Raw data Start Marker

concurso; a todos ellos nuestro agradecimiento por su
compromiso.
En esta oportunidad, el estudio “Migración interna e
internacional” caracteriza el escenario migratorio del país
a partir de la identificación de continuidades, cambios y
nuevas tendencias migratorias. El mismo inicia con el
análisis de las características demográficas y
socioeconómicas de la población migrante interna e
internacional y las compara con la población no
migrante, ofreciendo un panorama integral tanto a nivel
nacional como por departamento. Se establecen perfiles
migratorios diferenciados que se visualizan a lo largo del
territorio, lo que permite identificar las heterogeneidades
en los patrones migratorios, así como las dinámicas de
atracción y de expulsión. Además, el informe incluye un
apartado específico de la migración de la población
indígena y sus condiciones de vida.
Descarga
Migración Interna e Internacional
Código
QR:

Raw data End Marker

#### Exercise prompt:
Report how many lines in the data contain the word "población", with no words besides the number.

#### Reply to the task:
3